Há dois anos existe no Rio Grande do Sul o Plano Estadual de Agroecologia  e Produção Orgânica (Pleapo) e hoje o trabalho desenvolvido neste período está sendo analisado e discutido a partir dos resultados apresentados por e para agricultores, pesquisadores e entidades que fazem parte do comitê gestor, coordenado pela Secretaria de Desenvolvimento Rural, Pesca e Cooperativismo (SDR). O evento, Rio Grande Agroecológico, acontece todo o dia desta sexta-feira no auditório do Centro Administrativo Fernando Ferrari, em Porto Alegre.

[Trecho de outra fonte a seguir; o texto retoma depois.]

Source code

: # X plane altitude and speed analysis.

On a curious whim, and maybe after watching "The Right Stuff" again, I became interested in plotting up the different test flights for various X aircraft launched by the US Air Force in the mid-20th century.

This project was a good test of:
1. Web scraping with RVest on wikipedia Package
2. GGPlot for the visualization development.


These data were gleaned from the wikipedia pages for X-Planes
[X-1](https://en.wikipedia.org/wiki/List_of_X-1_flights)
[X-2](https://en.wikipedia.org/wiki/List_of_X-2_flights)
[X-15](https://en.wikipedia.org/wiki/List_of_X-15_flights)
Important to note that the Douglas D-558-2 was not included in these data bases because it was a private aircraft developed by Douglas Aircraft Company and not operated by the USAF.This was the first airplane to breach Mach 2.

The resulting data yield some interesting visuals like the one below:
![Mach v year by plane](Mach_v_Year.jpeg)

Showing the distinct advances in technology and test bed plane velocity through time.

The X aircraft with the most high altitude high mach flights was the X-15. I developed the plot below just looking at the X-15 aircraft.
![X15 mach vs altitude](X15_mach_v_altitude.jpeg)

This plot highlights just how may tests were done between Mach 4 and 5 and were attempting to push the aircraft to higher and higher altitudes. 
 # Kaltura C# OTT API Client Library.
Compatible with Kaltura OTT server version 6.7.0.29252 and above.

Um dos destaques nas apresentações foi mostrar a articulação entre organizações da sociedade civil e governo. A importância de atuarem juntos para alcançar metas com ações efetivas em busca de resultados positivos para todos. São objetivos comuns de desenvolvimento das famílias que trabalham no campo, boa produção de alimentos para que o consumidor esteja bem abastecido e aliar os conhecimentos adquiridos por pesquisadores das universidades e instituições de pesquisa para o melhoramento das práticas neste setor.

Um dos aspectos levantados no evento é a estrutura de governança que é bastante complexa para que permaneça o diálogo entre sociedade civil e entes públicos. Os programas desenvolvidos pelas universidades, aliados ao interesse de políticas públicas vão proporcionar uma agricultura sustentável. Durante o Seminário, viu-se que o panorama do sistema alimentar contemporâneo apresenta pouca variedade na produção e o cumprimento de metas do Plano Nacional de Agroecologia e Produção Orgânica (Planapo), foi de 29 por cento.  Representantes de organizações da sociedade civil relataram  experiências e apresentaram alguns  números que comprovam o empenho e capacidade dos atores sociais.

A engenheira agrônoma  Agda Ikuta que é membro do Comitê Gestor do Plano Estadual de Agroecologia e Produção Orgânica (SDR), foi enfática sobre a importância do Pleapo para que as entidades se conhecessem e fizessem uma interação. O encontro mostrou à sociedade civil que pode sim atuar, pois ela é essencial no processo, cobrando dos órgãos o trabalho e resultados. Os participantes na construção do Pleapo conseguiram formar um comitê gestor paritário apesar das dificuldades da conjuntura atual. Para Agda, hoje ficou demonstrado para a sociedade que o Plano existe e que pode seguir por mais tempo, pois há resultados para serem comemorados.